*SELECTED PASSAGE:*

====

Extract features from univariate or multivariate time series.

Parameters:
  • config (dict) – A dictionary containing the settings for feature extraction.

  • timeseries (list, np.ndarray, pd.DataFrame, pd.Series) – The input signal from which features will be extracted.

  • fs (float, default=None) – Sampling frequency of the input signal.

  • window_size (int or None, optional, default=None) – The size of the windows used to split the input signal, measured in the number of samples.

  • overlap (float, optional, default=0) – A value between 0 and 1 that defines the percentage of overlap between consecutive windows.

  • n_jobs (int, optional) –

    The number of jobs to run in parallel.
    • None means 1 unless in a joblib.parallel_backend context.

    • -1 means using all available processors.

    • default: None on Windows, -1 for other systems

  • verbose (int, default=1) – The verbosity mode. 0 means silent, and 1 means showing a progress bar.

  • **kwargs

    Additional keyword arguments, see below:

    • features_path (str) –

      Path to a script with custom features.

    • header_names (list or array-like) –

      Names of each column window.

Returns:

A DataFrame containing the extracted features, where: - Columns represent the names of the features. - Rows contain the feature values for each signal window.

Return type:

pd.DataFrame

tsfel.feature_extraction.features module

tsfel.feature_extraction.features.abs_energy(signal)[source]

Computes the absolute energy of the signal.

====

Document images with their source code:

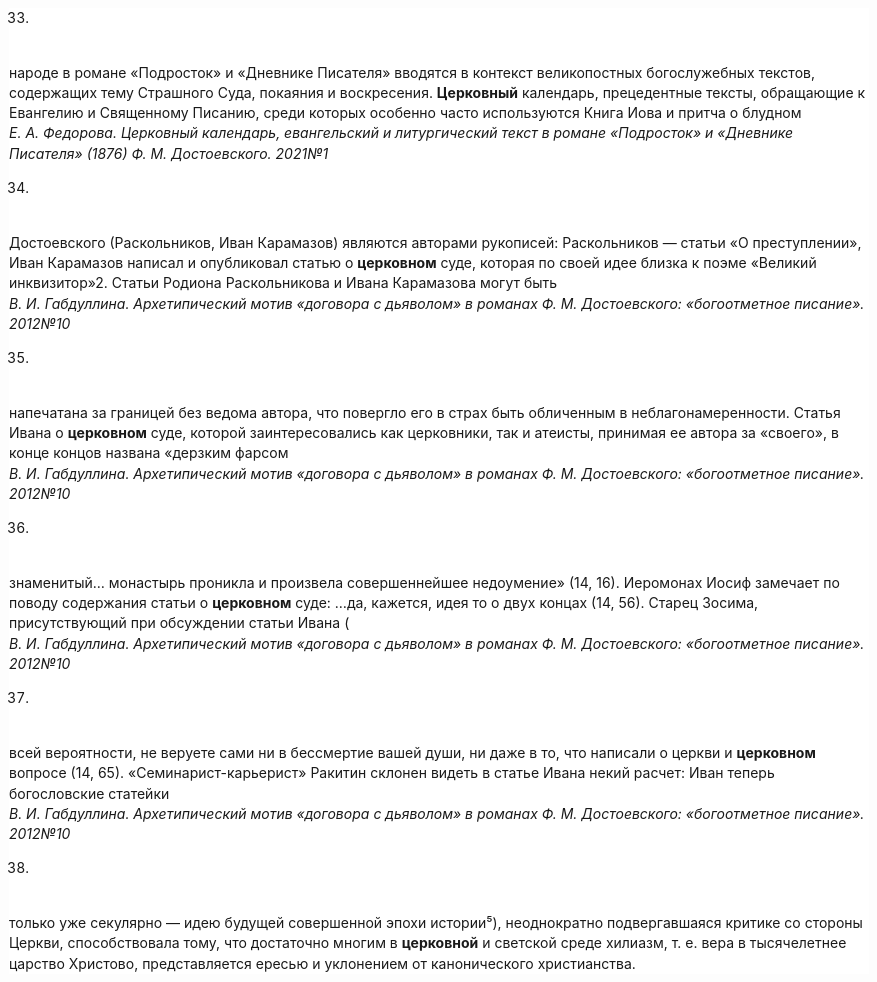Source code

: 33.
<br>народе в романе «Подросток» и «Дневнике Писателя» вводятся в
  контекст великопостных богослужебных текстов, содержащих тему Страшного
  Суда, покаяния и воскресения. **Церковный** календарь, прецедентные тексты,
  обращающие к Евангелию и Священному Писанию, среди которых особенно
  часто используются Книга Иова и притча о блудном
<br> *Е. А. Федорова. Церковный календарь, евангельский и литургический текст в романе «Подросток» и «Дневнике Писателя» (1876) Ф. М. Достоевского. 2021№1* 

34.
<br> Достоевского (Раскольников, Иван
    Карамазов) являются авторами рукописей: Раскольников — статьи «О
    преступлении», Иван Карамазов написал и опубликовал статью о
    **церковном** суде, которая по своей идее близка к поэме «Великий
    инквизитор»2. Статьи Родиона Раскольникова и Ивана Карамазова могут
    быть
<br> *В. И. Габдуллина. Архетипический мотив «договора с дьяволом» в романах Ф. М. Достоевского: «богоотметное писание». 2012№10* 

35.
<br>  напечатана за границей без ведома автора, что повергло его в страх
    быть обличенным в неблагонамеренности.
    Статья Ивана о **церковном** суде, которой заинтересовались как
    церковники, так и атеисты, принимая ее автора за «своего», в конце
    концов названа «дерзким фарсом
<br> *В. И. Габдуллина. Архетипический мотив «договора с дьяволом» в романах Ф. М. Достоевского: «богоотметное писание». 2012№10* 

36.
<br>знаменитый…
    монастырь
    проникла и произвела совершеннейшее недоумение» (14, 16).
    Иеромонах Иосиф замечает по поводу содержания статьи о **церковном** суде:
    …да, кажется, идея то о двух концах (14, 56).
    Старец Зосима, присутствующий при обсуждении статьи Ивана (
<br> *В. И. Габдуллина. Архетипический мотив «договора с дьяволом» в романах Ф. М. Достоевского: «богоотметное писание». 2012№10* 

37.
<br> всей вероятности, не веруете сами ни в бессмертие вашей души, ни
    даже в то, что написали о церкви и **церковном** вопросе (14, 65).
    «Семинарист-карьерист» Ракитин склонен видеть в статье Ивана некий
    расчет:
    Иван теперь богословские статейки 
<br> *В. И. Габдуллина. Архетипический мотив «договора с дьяволом» в романах Ф. М. Достоевского: «богоотметное писание». 2012№10* 

38.
<br>только уже секулярно — идею будущей совершенной эпохи
  истории⁵), неоднократно подвергавшаяся критике со стороны Церкви,
  способствовала тому, что достаточно многим в **церковной** и светской среде
  хилиазм, т. е. вера в тысячелетнее царство Христово, представляется
  ересью и уклонением от канонического христианства.
  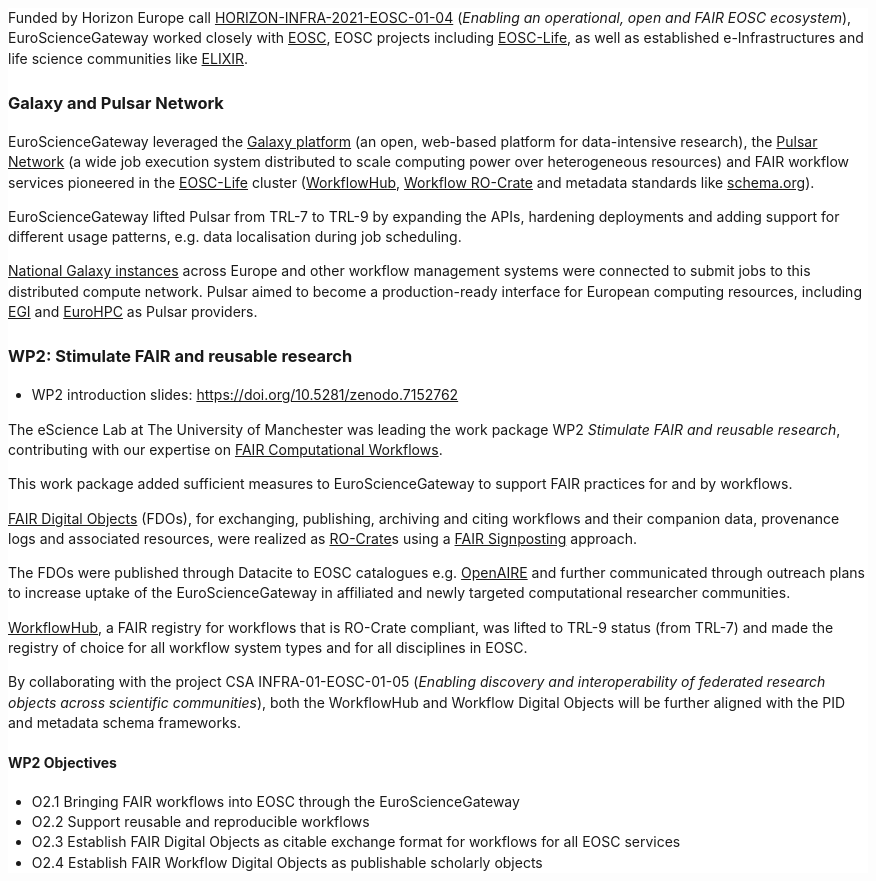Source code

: Funded by Horizon Europe call [HORIZON-INFRA-2021-EOSC-01-04](https://ec.europa.eu/info/funding-tenders/opportunities/portal/screen/opportunities/topic-details/horizon-infra-2021-eosc-01-04) (_Enabling an operational, open and FAIR EOSC ecosystem_), EuroScienceGateway worked closely with [EOSC](https://www.eosc.eu/), EOSC projects including [EOSC-Life](../eosclife/), as well as established e-Infrastructures and life science communities like [ELIXIR](../elixir/).

### Galaxy and Pulsar Network

EuroScienceGateway leveraged the [Galaxy platform](https://galaxyproject.eu/) (an open, web-based platform for data-intensive research), the [Pulsar
Network](https://pulsar-network.readthedocs.io) (a wide job execution system distributed to scale computing power over heterogeneous resources) and
FAIR workflow services pioneered in the [EOSC-Life](https://www.eosc-life.eu/) cluster ([WorkflowHub](https://workflowhub.eu/), [Workflow RO-Crate](https://w3id.org/workflowhub/workflow-ro-crate/) and metadata standards like [schema.org](https://schema.org/)). 

EuroScienceGateway lifted Pulsar from TRL-7 to TRL-9 by expanding the APIs, hardening deployments and adding support for different usage patterns, e.g. data localisation during job scheduling. 

[National Galaxy instances](https://galaxyproject.org/use/) across Europe and other workflow management systems were connected to submit jobs to this distributed compute network. Pulsar aimed to become a production-ready interface for European computing resources, including [EGI](https://www.egi.eu/) and [EuroHPC](https://eurohpc-ju.europa.eu/) as Pulsar providers.

### WP2: Stimulate FAIR and reusable research

* WP2 introduction slides: <https://doi.org/10.5281/zenodo.7152762>

The eScience Lab at The University of Manchester was leading the work package WP2 _Stimulate FAIR and reusable research_, contributing with our expertise on [FAIR Computational Workflows](https://workflows.community/groups/fair/).

This work package added sufficient measures to EuroScienceGateway to support FAIR practices for and by workflows. 

[FAIR Digital Objects](https://fairdo.org/) (FDOs), for exchanging, publishing, archiving and citing workflows and their companion data, provenance logs and associated resources, were realized as [RO-Crate](/products/researchobject/#research-object-crate-ro-crate)s using a [FAIR Signposting](https://signposting.org/fair/) approach.
 
The FDOs were published through Datacite to EOSC catalogues e.g. [OpenAIRE](https://www.openaire.eu/) and further communicated through outreach plans to increase uptake of the EuroScienceGateway in affiliated and newly targeted computational researcher communities. 

[WorkflowHub](../workflowhub/), a FAIR registry for workflows that is RO-Crate compliant, was lifted to TRL-9 status (from TRL-7) and made the registry of choice for all workflow system types and for all disciplines in EOSC. 

By collaborating with the project CSA INFRA-01-EOSC-01-05 (_Enabling discovery and interoperability of federated research objects across scientific communities_), both the WorkflowHub and Workflow Digital Objects will be further aligned with the PID and metadata schema frameworks.


#### WP2 Objectives

* O2.1 Bringing FAIR workflows into EOSC through the EuroScienceGateway
* O2.2 Support reusable and reproducible workflows
* O2.3 Establish FAIR Digital Objects as citable exchange format for workflows for all EOSC services
* O2.4 Establish FAIR Workflow Digital Objects as publishable scholarly objects

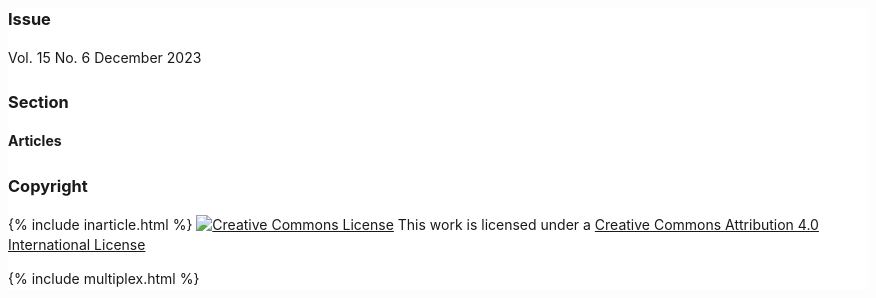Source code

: ### Issue
Vol. 15 No. 6 December 2023

### Section 
**Articles**

### Copyright 
{% include inarticle.html %}
<a href="http://creativecommons.org/licenses/by/4.0/" rel="license"><img src="https://i.creativecommons.org/l/by/4.0/88x31.png" alt="Creative Commons License" /></a>
This work is licensed under a <a href="http://creativecommons.org/licenses/by/4.0/" rel="nofollow">Creative Commons Attribution 4.0 International License</a>

{% include multiplex.html %}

====

*EXPLORE THE MATERIAL:*
- 1) Translate this sentence from the feature extraction documentation into Spanish: "Extract features from univariate or multivariate time series."
- 2) In the feature extraction documentation, restate the paragraph beginning "A DataFrame containing the extracted features" as a short bulleted list.
- 3) Retype the part of the feature extraction documentation that begins at the words "The number of jobs" and stops after "a progress bar.".
Answer using only the feature extraction documentation.

*SOLVED PROBLEMS:*
- 1) Extrae características de series temporales univariadas o multivariadas.

- 2)
- Output: a DataFrame of extracted features
- Columns: feature names
- Rows: feature values for each signal window

- 3)
The number of jobs to run in parallel.
    • None means 1 unless in a joblib.parallel_backend context.

    • -1 means using all available processors.

    • default: None on Windows, -1 for other systems

  • verbose (int, default=1) – The verbosity mode. 0 means silent, and 1 means showing a progress bar.